As employers try to cut the costs of providing health insurance to workers, they’re offering more high-deductible health plans. The premiums are lower, but you’ll pay $1,000 or more — sometimes a lot more — out-of-pocket before the insurance coverage kicks in.
High deductibles also are the rule for many plans available on the federal and state health insurance marketplaces created under the Affordable Care Act.
How do you get the best use of this kind of coverage? Here are 10 tips:
1. Claim your freebies
Under the Affordable Care Act, certain preventive health services are available to you at no cost, even with a high-deductible policy. Make sure the doctor’s office or hospital accurately codes any such procedure you have. That way, the insurance company will know it’s one of the free services and will cover the cost.
The federal government offers a list of free procedures and screenings online.
Before you have a test or screening, check to make sure which costs are covered. Money Talks News founder Stacy Johnson found out the hard way that some of his annual physical examination was provided at no cost to him, but that much of the rest was not.
2. Ask for a discount
Tell your doctor’s office or the hospital that you have a high-deductible plan and ask if there’s a discount for paying cash. You may even find that a doctor will give you a considerable discount if she knows you have to cover the entire cost out-of-pocket.
If you can’t afford to pay, ask the doctor or hospital for a low- or no-interest installment plan. Some still offer them.

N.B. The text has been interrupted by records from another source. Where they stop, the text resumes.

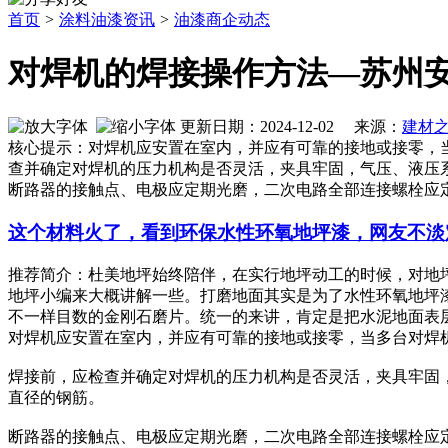
首页
>
涂料油漆资讯
>
油漆商企动态
对焊机的焊接操作方法—苏州
更新日期：2024-12-02 来源：
建材
核心提示：对焊机应安置在室内，并应有可靠的接地或接零，
查并确定对焊机的压力机构是否灵活，夹具牢固，气压、液压
断路器的接触点、电极应定期光磨，二次电路全部连接螺栓应
这个材料火了，看到环保水性环氧地坪漆，网友不淡
推荐简介：杜美地坪始终陪伴，在实行地坪动工的时候，对地
地坪小编来大概讲解一些。打磨地面其实是为了水性环氧地坪
不一样目数的金刚石磨片。统一的来讲，肯定是把水泥地面表层的浮
对焊机应安置在室内，并应有可靠的接地或接零，当多台对焊
焊接前，应检查并确定对焊机的压力机构是否灵活，夹具牢固
直径的钢筋。
断路器的接触点、电极应定期光磨，二次电路全部连接螺栓应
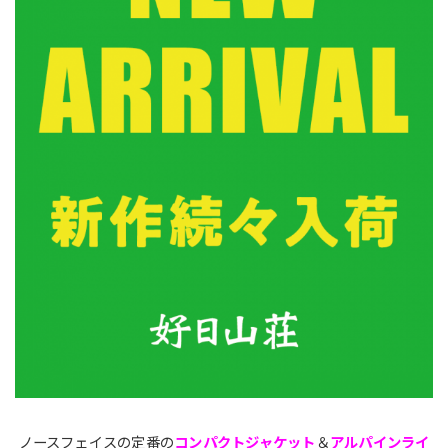
ノースフェイスの定番の
コンパクトジャケット
＆
アルパインライ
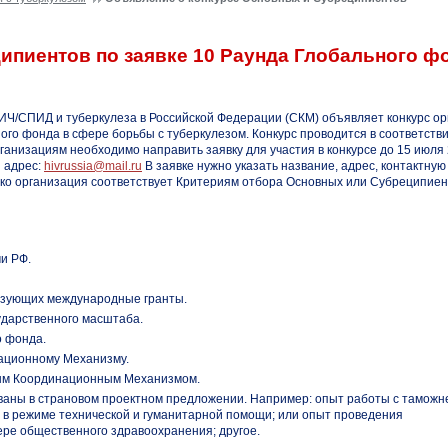
ипиентов по заявке 10 Раунда Глобального ф
Ч/СПИД и туберкулеза в Российской Федерации (СКМ) объявляет конкурс ор
го фонда в сфере борьбы с туберкулезом. Конкурс проводится в соответств
низациям необходимо направить заявку для участия в конкурсе до 15 июля 
 адрес:
hivrussia@mail.ru
В заявке нужно указать название, адрес, контактную
ько организация соответствует Критериям отбора Основных или Субреципиен
и РФ.
лизующих международные гранты.
ударственного масштаба.
о фонда.
ационному Механизму.
вым Координационным Механизмом.
аны в страновом проектном предложении. Например: опыт работы с таможне
 в режиме технической и гуманитарной помощи; или опыт проведения
ере общественного здравоохранения; другое.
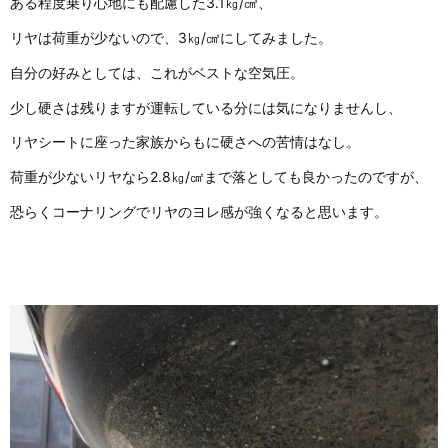
ある程度乗り心地にも配慮した3.1㎏/㎠、
リヤは荷重が少ないので、3㎏/㎠にしてみました。
自分の好みとしては、これがベストな空気圧。
少し硬さは残りますが運転している分には気になりませんし、
リヤシートに座った家族からもに硬さへの苦情はなし。
荷重が少ないリヤなら2.8㎏/㎠まで落としても良かったのですが、
恐らくコーナリングでリヤのヨレ感が強くなると思います。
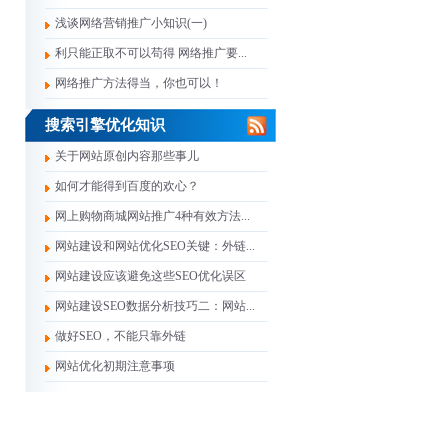
浅谈网络营销推广小知识(一)
利只能正取不可以苟得 网络推广要...
网络推广方法得当，你也可以！
搜索引擎优化知识
关于网站原创内容那些事儿
如何才能得到百度的欢心？
网上购物商城网站推广4种有效方法...
网站建设和网站优化SEO关键：外链...
网站建设应该避免这些SEO优化误区
网站建设SEO数据分析技巧二：网站...
做好SEO，不能只靠外链
网站优化初期注意事项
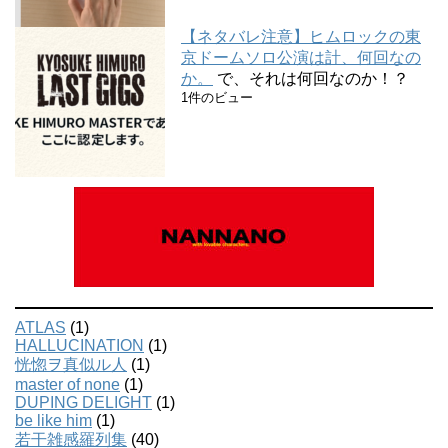
【ネタバレ注意】ヒムロックの東
京ドームソロ公演は計、何回なの
か。
で、それは何回なのか！？
1件のビュー
ATLAS
(1)
HALLUCINATION
(1)
恍惚ヲ真似ル人
(1)
master of none
(1)
DUPING DELIGHT
(1)
be like him
(1)
若干雑感羅列集
(40)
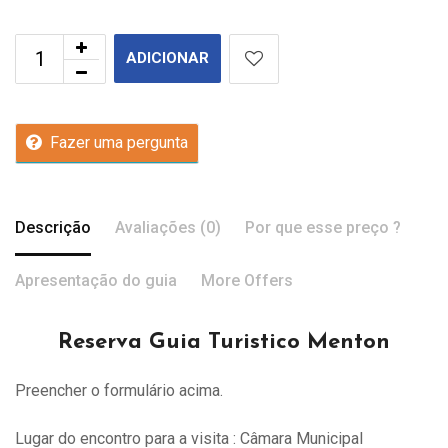
ADICIONAR
Fazer uma pergunta
Descrição
Avaliações (0)
Por que esse preço ?
Apresentação do guia
More Offers
Reserva Guia Turistico Menton
Preencher o formulário acima.
Lugar do encontro para a visita : Câmara Municipal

Needless to say, you should ask whether a less expensive, alternative treatment is available.
3. Save on medications
Ask your doctor if a generic exists for the drug he or she wants to prescribe. If so, don’t stop there — shop around. A few years ago, Consumer Reports found a 447 percent difference in the price when it surveyed stores for the cost of generic versions of five widely prescribed medications. Costco was the cheapest, CR said.
Also, see “10 Ways to Get Your Medications for Less.”
4. Compare prices of medical providers
Hospital prices across the country vary wildly for the same procedure. While cost shouldn’t be the sole basis for selecting a health care provider, it should be part of your process.
When you call around to compare prices, make sure you identify your insurance company so you’re quoted the rate it is charged. You don’t want to be quoted the so-called “chargemaster” rate normally used for people who don’t have insurance. The latter is likely much higher than the rate your insurance company has negotiated with the provider.
5. Stay in your network
Even if you’re paying out-of-pocket thanks to your deductible, you’ll typically pay the lower in-network rate if you stick with the health providers in your insurance plan’s network.
6. Open a health savings account
With qualifying high-deductible plans, the Internal Revenue Service allows you to create a health savings account — a savings or investment account where you can deposit pretax earnings to spend on health care.
Any money and interest earned that you don’t spend remains in the account year after year. Many employers kick in some money too.
For 2016, an individual can set aside $3,350 in an HSA, while a family can set aside $6,750. Increase the number by $1,000 if you’re 55 or older.
For 2017, the numbers remain mostly the same, except individuals will be able to contribute an extra $50.
7. Have a super-solid emergency fund
It’s asking for trouble to buy a high-deductible plan without having money at least equal to the deductible in a savings account or HSA.
That healthy emergency fund will keep you from racking up interest on the unpaid balance you owe to the local hospital or clinic, or prevent you from putting your bill on a high-interest credit card.
8. Keep good records
Keep copies of all your medical receipts, just in case the insurance company makes an error.
9. Do some research
It’s unwise not to go to the doctor when you have a problem. But you don’t need to see a professional for a simple case of the sniffles. Many insurance providers have online information and nurse advice lines that can help you understand symptoms.
Of course, if any of this feedback indicates that you require care, don’t delay. Waiting to see a doctor could end up costing you substantially more if the condition worsens.
10. Work the system
NPR told the story of a man who met the $4,500 deductible of his plan when his appendix had to come out. After that, the insurance covered the cost of a nonemergency procedure he’d put off.
In some cases, you may still owe a copayment or coinsurance after you reach the deductible, but you’ll still pay for less.